Re: Hasselblad C 250 f/5.6 Superachromat on Fuji GFX
^^^
I'm not following you. The relationhips reflect the non-linearity you write about when normalized to a new standard 1.00 crop factor in each case.
I think your point was (to simplify a bit) that a .6 crop factor difference in one direction is not the same as a .6 crop factor difference in the other direction when the starting point is the same. (E.g. the relationship between a 1.6 crop factor and a .4 crop factor isn't "equal.") That makes sense.
But when you reference the starting point as 1.00 crop (for example always resetting the larger of the compared formats to a crop factor of 1.00) and calculate the second case from there, you are looking at a percentage description, which is non-linear.
Right?
Or are you agreeing that the crop factors descriptions are accurate but that calculating depth-of-field must be done using something other than crop factor?

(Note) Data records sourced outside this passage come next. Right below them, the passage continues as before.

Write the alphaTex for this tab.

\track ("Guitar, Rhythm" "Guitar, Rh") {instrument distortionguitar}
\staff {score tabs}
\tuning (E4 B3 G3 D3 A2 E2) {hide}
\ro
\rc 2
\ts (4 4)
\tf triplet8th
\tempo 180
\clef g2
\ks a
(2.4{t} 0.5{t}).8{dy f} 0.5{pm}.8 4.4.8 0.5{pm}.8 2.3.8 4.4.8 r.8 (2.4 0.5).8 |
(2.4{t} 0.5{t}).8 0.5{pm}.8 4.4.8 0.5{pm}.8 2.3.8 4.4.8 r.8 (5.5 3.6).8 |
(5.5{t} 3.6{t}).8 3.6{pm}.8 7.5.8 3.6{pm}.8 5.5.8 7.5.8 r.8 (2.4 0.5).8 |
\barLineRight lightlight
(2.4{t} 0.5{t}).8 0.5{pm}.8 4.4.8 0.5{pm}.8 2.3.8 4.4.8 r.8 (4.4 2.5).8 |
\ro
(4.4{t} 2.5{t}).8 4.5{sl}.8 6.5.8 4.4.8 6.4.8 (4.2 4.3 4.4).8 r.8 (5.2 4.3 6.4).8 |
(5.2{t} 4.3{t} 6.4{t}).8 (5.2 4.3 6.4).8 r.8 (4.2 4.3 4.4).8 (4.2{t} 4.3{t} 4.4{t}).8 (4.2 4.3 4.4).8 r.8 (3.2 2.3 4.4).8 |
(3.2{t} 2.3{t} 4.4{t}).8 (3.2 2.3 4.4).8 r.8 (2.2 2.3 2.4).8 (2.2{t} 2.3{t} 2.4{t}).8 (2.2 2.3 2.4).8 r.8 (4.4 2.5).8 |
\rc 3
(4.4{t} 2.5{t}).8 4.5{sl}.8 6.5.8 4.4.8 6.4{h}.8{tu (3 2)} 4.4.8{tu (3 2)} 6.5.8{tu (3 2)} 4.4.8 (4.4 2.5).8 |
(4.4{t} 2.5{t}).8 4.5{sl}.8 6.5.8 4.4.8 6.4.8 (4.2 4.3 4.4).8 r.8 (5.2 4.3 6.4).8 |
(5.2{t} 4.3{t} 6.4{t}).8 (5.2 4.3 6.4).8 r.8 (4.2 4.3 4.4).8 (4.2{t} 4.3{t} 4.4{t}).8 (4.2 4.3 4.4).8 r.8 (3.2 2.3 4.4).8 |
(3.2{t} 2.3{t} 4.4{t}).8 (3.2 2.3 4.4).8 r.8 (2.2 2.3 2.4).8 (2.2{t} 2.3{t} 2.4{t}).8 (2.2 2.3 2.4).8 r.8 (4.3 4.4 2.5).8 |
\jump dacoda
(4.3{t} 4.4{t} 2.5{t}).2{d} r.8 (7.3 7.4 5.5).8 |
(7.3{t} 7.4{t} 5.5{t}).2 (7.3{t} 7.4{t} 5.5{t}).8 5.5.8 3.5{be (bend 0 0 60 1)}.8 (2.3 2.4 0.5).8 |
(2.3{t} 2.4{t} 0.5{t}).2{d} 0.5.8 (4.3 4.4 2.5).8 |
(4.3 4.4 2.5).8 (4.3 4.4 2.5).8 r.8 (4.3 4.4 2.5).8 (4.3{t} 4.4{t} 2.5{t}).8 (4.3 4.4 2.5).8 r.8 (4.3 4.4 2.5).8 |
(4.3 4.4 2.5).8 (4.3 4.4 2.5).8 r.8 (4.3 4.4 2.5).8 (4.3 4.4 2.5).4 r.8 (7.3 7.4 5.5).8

If two things have a 1:1.6 relationship and two other things have a 1: 1.6 relationship, how is non-linearity going to change the result? Serious question.
I'm also perplexed as to why you keep bringing teleconverter magnification factors into this. They do a rather different thing than what we are looking at when we speak of crop factors. (They take an image circle of a given size and essentially expand it by 1.4x or by 2x. That process does produce the 1 and 2 stop light loss that you keep coming back to, but that is for a different reason.)
Finally, what would your spreadsheet/chart look like, and what calculations would you build into it? (Mine simply uses the standard method of calculating diagonals from width and height measurements, uses that to calculate relative crop factors, then sets the 1.00 crop value wherever you want to set it among the various formats.)